01 - 4 boneless, skinless chicken breasts
02 - 1 teaspoon salt
03 - ½ teaspoon black pepper
04 - 1 teaspoon garlic powder
05 - 1 teaspoon dried oregano
06 - 1 teaspoon smoked paprika
07 - 2 tablespoons olive oil

→ For the Filling

08 - 1 cup crumbled feta cheese
09 - 1 cup fresh spinach, chopped
10 - ½ cup sun-dried tomatoes, chopped
11 - 2 cloves garlic, minced
12 - ½ teaspoon red pepper flakes (optional)
13 - 1 tablespoon olive oil

# How to Make It:

01 - Butterfly the chicken breasts and pound them to ¼-inch thickness for easy rolling. Season both sides with salt, black pepper, garlic powder, oregano, and paprika.
02 - Heat 1 tablespoon olive oil in a pan over medium heat. Sauté the garlic for 30 seconds until fragrant. Add the chopped spinach and cook until wilted, about 1-2 minutes. Remove from heat and mix in the feta cheese and sun-dried tomatoes.
03 - Divide the filling evenly among the chicken breasts. Roll up the chicken tightly and secure with toothpicks or kitchen twine.
04 - Heat 2 tablespoons olive oil in a large oven-safe skillet over medium-high heat.
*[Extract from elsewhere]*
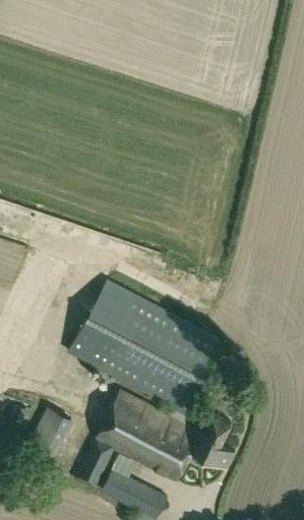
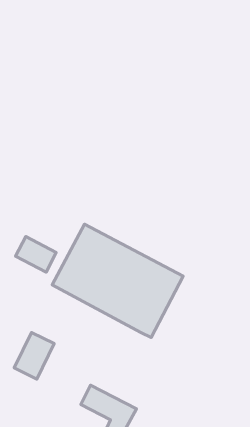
building: none -> [16,236,56,272]
building: [75,393,235,489] -> none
Sear the rolled chicken for 2-3 minutes per side until golden brown.
05 - Preheat the oven to 190°C. Transfer the skillet to the oven and bake for 20-25 minutes or until the internal temperature reaches 75°C. Let the chicken rest for 5 minutes before slicing.

# Handy Tips:

01 - Secure the rolled chicken with toothpicks or kitchen twine to ensure it stays together during cooking.
02 - Allow the chicken to rest before slicing to retain juices and maintain tenderness.